“Ethereum Foundation Blog Reports on Sepolia Incident”

Published:

This blog post reveals a threat to the Ethereum network that existed between the Merge and the Dencun hard fork. Prior to the merge, different message size limits were put in place to prevent denial-of-service (DOS) attacks. These limits were applied to messages received via HTTP endpoints and were carried over to the engine API, which plays a crucial role in connecting Execution and Consensus Layer clients during block production. However, this also meant that blocks could be produced that surpassed the RPC size limits of some clients but still fell within the acceptable range for others.

This created a vulnerability where an attacker could craft a message that exceeded the size limit of the client with the lowest setting, while still adhering to the gas limit requirements. This could result in a situation where some clients would accept the block as valid, while others would reject it, leading to HTTP error code “413: Content Too Large.”

The impact of this attack is significant as it could allow an attacker to force the majority of nodes (especially geth) to reject blocks that a minority would accept. This would cause forks in the blockchain and the proposer of the block would miss out on rewards.

Initially, it was thought that this attack could only be carried out using modified clients or builders. However, it was later discovered that it was possible to trigger the limit by having a client with a higher limit propose the block, and the CL requesting validation of this proposed bigger block.

To address this issue, a solution was proposed to temporarily lower the RPC limit on all clients to the lowest value (5MB). However, it was later discovered that an attacker could create a block that would hit the 5MB limit with smaller transactions, resulting in a chain of forks and reorganizing of the blockchain.

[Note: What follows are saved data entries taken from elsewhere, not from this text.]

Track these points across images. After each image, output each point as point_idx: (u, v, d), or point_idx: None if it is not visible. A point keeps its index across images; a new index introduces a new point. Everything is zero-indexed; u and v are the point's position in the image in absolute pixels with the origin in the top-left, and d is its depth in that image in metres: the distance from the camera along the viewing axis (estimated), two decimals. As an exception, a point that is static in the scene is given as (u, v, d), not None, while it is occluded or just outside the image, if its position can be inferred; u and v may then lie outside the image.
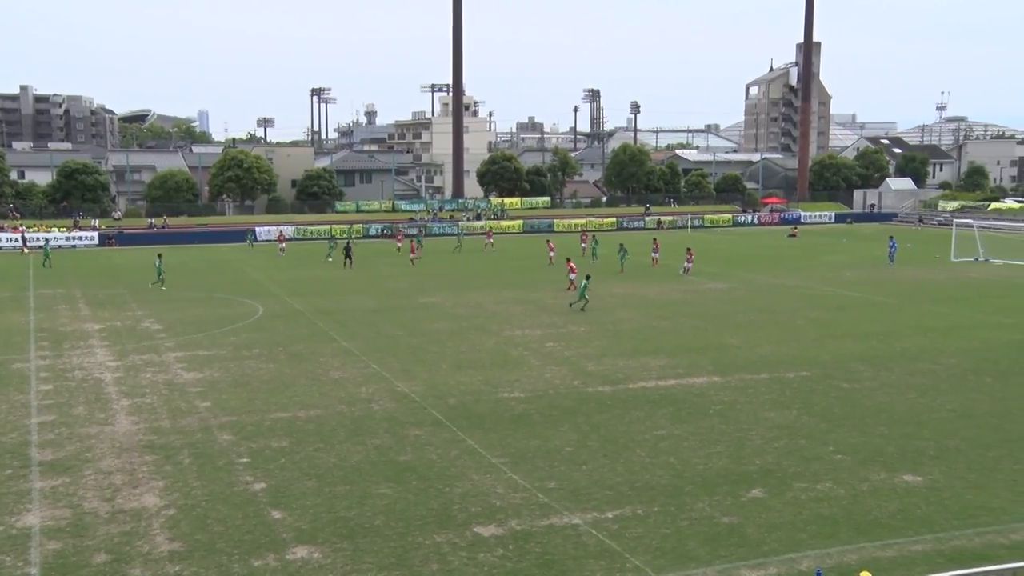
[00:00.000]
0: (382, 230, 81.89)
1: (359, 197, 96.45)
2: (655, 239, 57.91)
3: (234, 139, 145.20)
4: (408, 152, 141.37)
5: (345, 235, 76.06)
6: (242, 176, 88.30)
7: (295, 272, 54.10)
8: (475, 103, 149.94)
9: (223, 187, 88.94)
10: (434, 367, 27.88)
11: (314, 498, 17.02)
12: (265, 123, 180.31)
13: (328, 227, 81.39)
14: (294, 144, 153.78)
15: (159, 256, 48.06)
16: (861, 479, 17.84)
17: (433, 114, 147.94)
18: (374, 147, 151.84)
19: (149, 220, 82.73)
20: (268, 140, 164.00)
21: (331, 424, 21.81)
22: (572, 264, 45.42)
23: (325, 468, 18.67)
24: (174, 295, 44.09)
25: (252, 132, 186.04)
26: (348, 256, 57.12)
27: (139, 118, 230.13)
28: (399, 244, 67.52)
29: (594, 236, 61.01)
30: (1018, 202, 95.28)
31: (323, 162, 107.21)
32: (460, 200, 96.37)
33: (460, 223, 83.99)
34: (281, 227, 78.37)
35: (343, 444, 20.25)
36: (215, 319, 36.79)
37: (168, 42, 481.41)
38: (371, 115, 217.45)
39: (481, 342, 31.87)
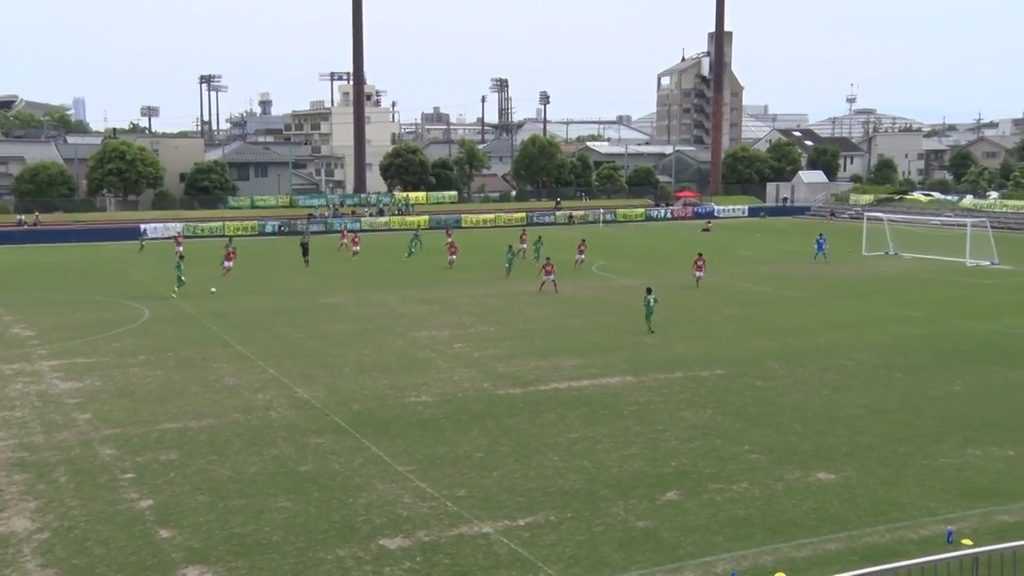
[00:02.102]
0: (279, 227, 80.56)
1: (254, 192, 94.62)
2: (583, 240, 55.35)
3: (115, 129, 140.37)
4: (306, 144, 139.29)
5: (303, 230, 74.88)
6: (124, 169, 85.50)
7: (185, 272, 52.63)
8: (377, 92, 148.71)
9: (103, 181, 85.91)
10: (336, 371, 27.58)
11: (206, 514, 16.63)
12: (149, 112, 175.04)
13: (221, 224, 79.64)
14: (182, 135, 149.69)
15: (181, 258, 45.54)
16: (776, 478, 18.38)
17: (333, 104, 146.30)
18: (270, 139, 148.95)
19: (19, 217, 79.40)
20: (153, 130, 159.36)
21: (225, 434, 21.35)
22: (551, 265, 43.84)
23: (219, 481, 18.26)
24: (48, 298, 42.44)
25: (135, 122, 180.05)
26: (305, 254, 55.42)
27: (4, 104, 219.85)
28: (344, 241, 65.01)
29: (540, 237, 56.85)
30: (925, 195, 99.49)
31: (214, 154, 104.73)
32: (362, 195, 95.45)
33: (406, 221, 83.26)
34: (173, 225, 76.26)
35: (238, 455, 19.84)
36: (95, 323, 35.58)
37: (38, 21, 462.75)
38: (266, 104, 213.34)
39: (386, 344, 31.66)
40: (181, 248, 60.13)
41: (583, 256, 52.94)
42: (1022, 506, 16.82)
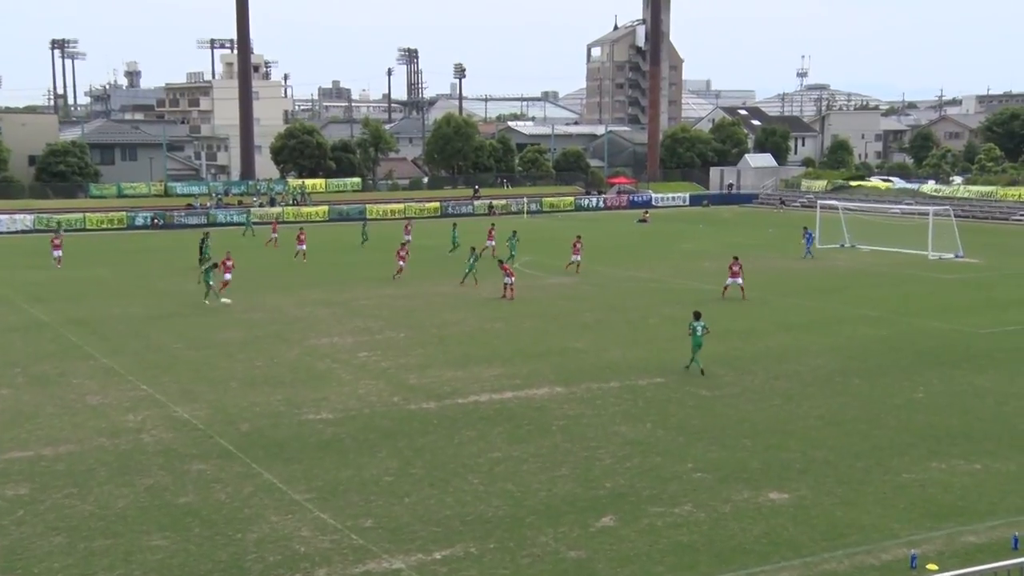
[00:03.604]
0: (152, 219, 78.85)
1: (121, 178, 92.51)
2: (579, 237, 51.51)
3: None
4: (183, 123, 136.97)
5: (246, 222, 72.57)
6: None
7: (38, 273, 51.22)
8: (266, 63, 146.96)
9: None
10: (222, 386, 27.19)
11: (63, 558, 16.17)
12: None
13: (81, 215, 77.57)
14: (30, 110, 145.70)
15: (215, 266, 42.12)
16: (723, 500, 18.69)
17: (214, 76, 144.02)
18: (139, 116, 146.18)
19: None
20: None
21: (88, 462, 20.82)
22: (507, 267, 43.09)
23: (79, 519, 17.79)
24: None
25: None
26: (202, 252, 51.67)
27: None
28: (274, 235, 63.22)
29: (515, 233, 53.70)
30: (884, 181, 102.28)
31: (72, 133, 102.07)
32: (250, 182, 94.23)
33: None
34: (20, 217, 73.94)
35: (104, 487, 19.37)
36: (-70, 334, 34.36)
37: None
38: (133, 75, 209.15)
39: (280, 354, 31.32)
40: (59, 253, 53.30)
41: (579, 256, 50.02)
42: (990, 525, 17.40)
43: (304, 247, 55.58)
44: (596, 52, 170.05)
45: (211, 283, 40.96)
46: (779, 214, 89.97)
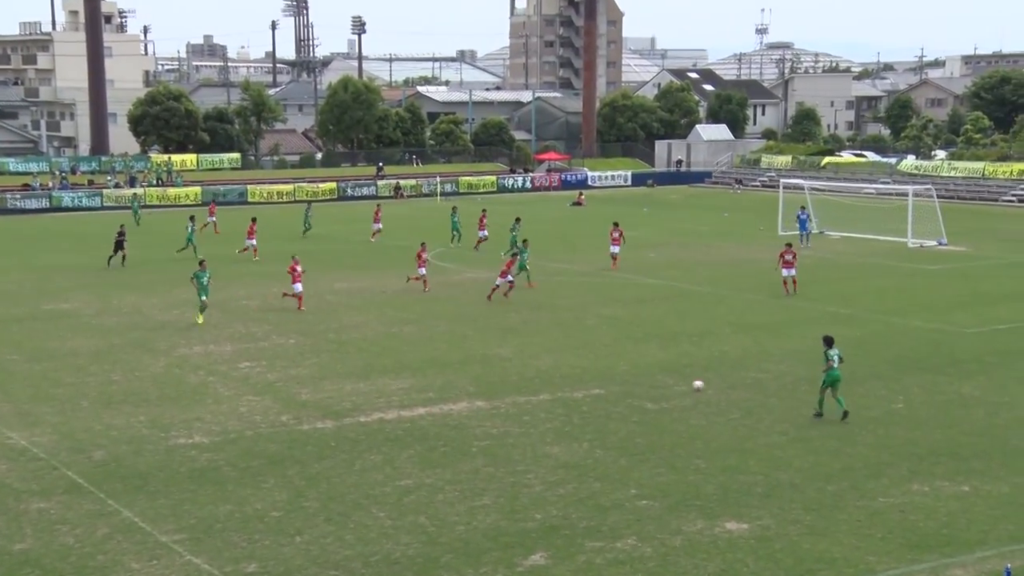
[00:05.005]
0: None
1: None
2: (616, 224, 50.07)
3: None
4: (17, 84, 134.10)
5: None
6: None
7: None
8: (122, 13, 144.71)
9: None
10: (69, 405, 26.79)
11: None
12: None
13: None
14: None
15: (200, 262, 38.67)
16: (673, 531, 18.89)
17: (55, 27, 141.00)
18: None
19: None
20: None
21: (-95, 501, 20.35)
22: (511, 264, 42.27)
23: None
24: None
25: None
26: (120, 247, 49.93)
27: None
28: (212, 219, 61.64)
29: (518, 220, 53.67)
30: (856, 155, 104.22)
31: None
32: (103, 157, 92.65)
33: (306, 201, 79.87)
34: None
35: (-75, 531, 18.94)
36: None
37: None
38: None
39: (143, 365, 30.99)
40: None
41: (619, 248, 48.94)
42: (980, 556, 17.85)
43: (253, 240, 52.82)
44: (521, 4, 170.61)
45: (206, 295, 37.28)
46: (736, 195, 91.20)
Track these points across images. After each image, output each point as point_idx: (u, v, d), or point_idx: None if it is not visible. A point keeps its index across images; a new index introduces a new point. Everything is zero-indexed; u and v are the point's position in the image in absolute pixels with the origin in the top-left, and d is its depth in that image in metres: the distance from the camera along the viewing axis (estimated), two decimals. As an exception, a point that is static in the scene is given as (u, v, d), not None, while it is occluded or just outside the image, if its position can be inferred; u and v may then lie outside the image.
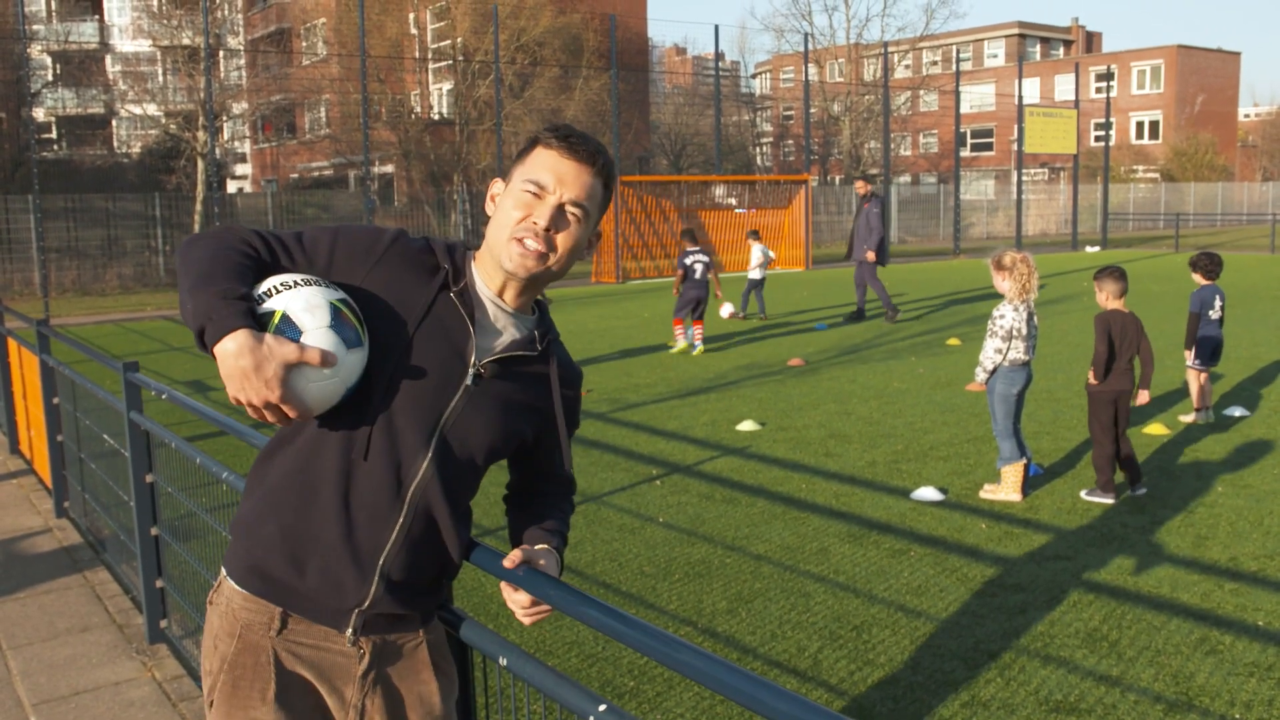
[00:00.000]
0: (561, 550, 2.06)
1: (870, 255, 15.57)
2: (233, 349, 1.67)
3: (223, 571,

In response, it was decided to increase the RPC limit on all clients to prevent this attack. The timeline of events leading up to the discovery and resolution of this issue is as follows:

– 2024-02-06 13:00: Toni (EF), Pari (EF) and Justin (Besu) try to submit a specific transaction to the network that could result in up to 2.7 MB blocks when snappy compressed.
– 2024-02-06 13:25: Pari receives errors from his local Geth node, indicating that the transaction should be valid.
– 2024-02-06 15:14: Justin successfully puts the transaction in a block and submits it through the Besu client.
– 2024-02-06 20:46: Sam (EF) alerts the team about certain Sepolia nodes struggling.
– 2024-02-06 21:05: The team confirms the bug with Marius from Geth.
– 2024-02-06 21:10: The team begins debugging.
– 2024-02-07 23:40: It is decided to limit the RPC request limit to 5MB for all clients.
– 2024-02-07 6:40: It is discovered that there may be a bigger issue with the attack being possible with smaller transactions.
– 2024-02-07 10:00: It is decided to increase the RPC request limit for all clients.
– 2024-02-07 21:00: The fix is merged in Geth.
– 2024-02-09: Geth is released.

The issue was resolved in subsequent releases by the individual client teams, including Geth v1.13.12, Nethermind v1.25.4, Besu 24.1.2, Erigon v2.58.0, and Reth v0.1.0-alpha.18.